§ EXERCISE INSTRUCTIONS
The copy has to match the data exactly and leave out every picture.
╭─ RECORD EXCERPTS
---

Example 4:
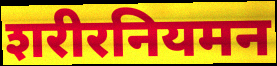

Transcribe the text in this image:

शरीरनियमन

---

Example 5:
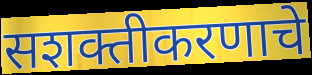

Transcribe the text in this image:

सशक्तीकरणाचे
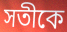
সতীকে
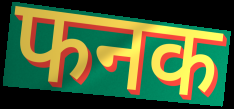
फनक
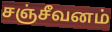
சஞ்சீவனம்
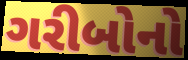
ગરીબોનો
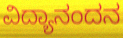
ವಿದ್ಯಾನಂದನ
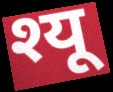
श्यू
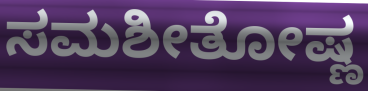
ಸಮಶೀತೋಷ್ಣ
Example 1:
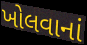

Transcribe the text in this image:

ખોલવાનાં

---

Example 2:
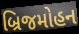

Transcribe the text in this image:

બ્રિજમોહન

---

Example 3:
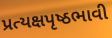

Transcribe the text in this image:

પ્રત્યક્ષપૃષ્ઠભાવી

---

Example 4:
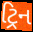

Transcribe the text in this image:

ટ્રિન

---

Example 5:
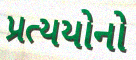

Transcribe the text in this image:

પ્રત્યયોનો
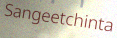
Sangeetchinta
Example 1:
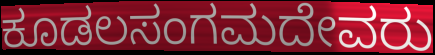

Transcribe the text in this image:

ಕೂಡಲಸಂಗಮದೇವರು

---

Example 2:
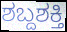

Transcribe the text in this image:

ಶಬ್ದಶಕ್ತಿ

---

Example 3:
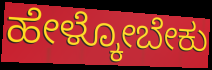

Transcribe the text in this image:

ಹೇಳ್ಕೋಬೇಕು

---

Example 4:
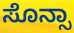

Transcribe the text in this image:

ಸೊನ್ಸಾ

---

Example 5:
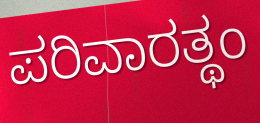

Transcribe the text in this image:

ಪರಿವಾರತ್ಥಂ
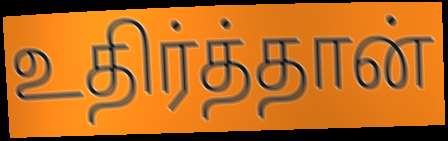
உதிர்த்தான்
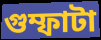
╰─
§ YOUR RESPONSE
---

Example 4:

Transcribe the text in this image:

शरीरनियमन

---

Example 5:

Transcribe the text in this image:

सशक्तीकरणाचे
সতীকে
फनक
சஞ்சீவனம்
ગરીબોનો
ವಿದ್ಯಾನಂದನ
श्यू
ಸಮಶೀತೋಷ್ಣ
Example 1:

Transcribe the text in this image:

ખોલવાનાં

---

Example 2:

Transcribe the text in this image:

બ્રિજમોહન

---

Example 3:

Transcribe the text in this image:

પ્રત્યક્ષપૃષ્ઠભાવી

---

Example 4:

Transcribe the text in this image:

ટ્રિન

---

Example 5:

Transcribe the text in this image:

પ્રત્યયોનો
Sangeetchinta
Example 1:

Transcribe the text in this image:

ಕೂಡಲಸಂಗಮದೇವರು

---

Example 2:

Transcribe the text in this image:

ಶಬ್ದಶಕ್ತಿ

---

Example 3:

Transcribe the text in this image:

ಹೇಳ್ಕೋಬೇಕು

---

Example 4:

Transcribe the text in this image:

ಸೊನ್ಸಾ

---

Example 5:

Transcribe the text in this image:

ಪರಿವಾರತ್ಥಂ
உதிர்த்தான்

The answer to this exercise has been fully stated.